While the state currently allows universities offering four-year agricultural science degrees to grow hemp, this new legislation would expand that to all farmers.

According to the Illinois Stewardship Alliance, there are at least 25,000 different products that could be made from hemp, ranging from plastic alternatives, to food, cosmetics, rope and clothing.

Rebecca Osland, policy associate at the alliance, said the opportunity for Illinois farmers to grow hemp will promote economic growth.

"I think from a broad perspective there's opportunity to create more jobs," Osland said. "We've gotten estimates now that the production of fiber products could create somewhere from 50 to 100 jobs. These would be well-paid jobs, not minimum wage, more in the range of $50,000 or so a year."

In addition to being a critical component in various products, Osland said hemp has other uses that could benefit Illinois farmers.

"From the farming side of things, it would allow our farmers to have other crops for rotation, and it's a much less chemically intensive crop.

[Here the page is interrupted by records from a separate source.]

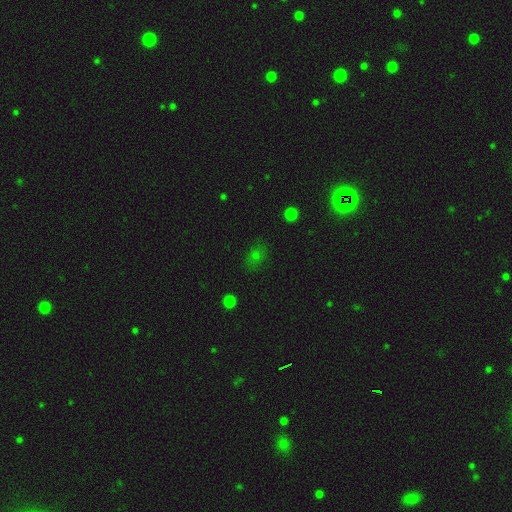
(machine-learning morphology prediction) The model was most divided on "smooth or featured": smooth: 52%, star or artifact: 36%, featured or disk: 11%. More confident: merging — none (77%); how rounded — in between (57%).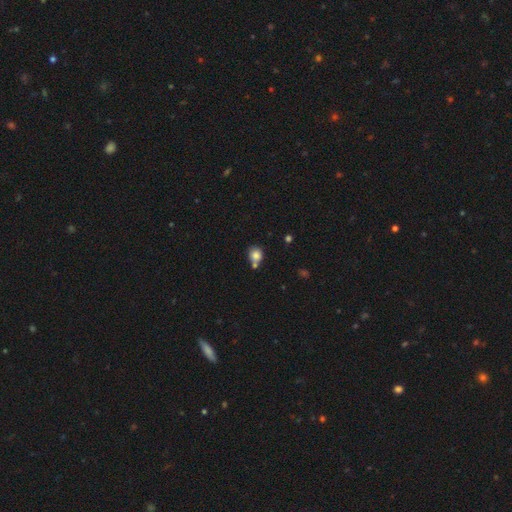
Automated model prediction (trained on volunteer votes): The model was most divided on "merging": none: 54%, merger: 26%, minor disturbance: 15%, major disturbance: 5%. More confident: smooth or featured — smooth (82%); how rounded — round (77%).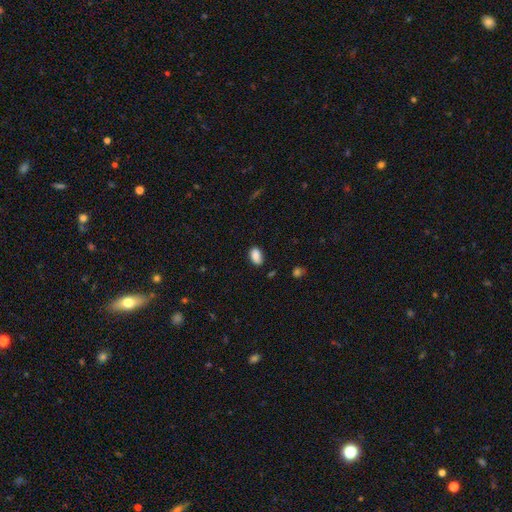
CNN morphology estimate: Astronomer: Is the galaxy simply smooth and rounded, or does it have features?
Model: smooth — 87%.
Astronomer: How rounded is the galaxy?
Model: in between — 91%.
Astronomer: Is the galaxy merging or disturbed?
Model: none — 76%.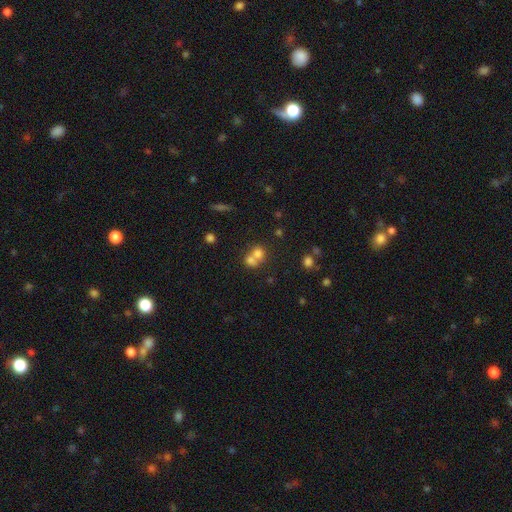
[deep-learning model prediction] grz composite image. It shows a smooth galaxy with no disk features (70%) that is round (72%). Merging: merger (62%).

It has the potential to remediate the soil by drawing out toxins," she said. "It's also a good option for farmers to transition to organic to help get the soil prepared for that conversion. Hemp could potentially out-compete with super-weeds that have become herbicide resistant. It would be a way for farmers to combat that really problematic issue without (using) harsher chemicals."

According to Osland, China, Canada and Europe are the biggest importers of hemp to the United States.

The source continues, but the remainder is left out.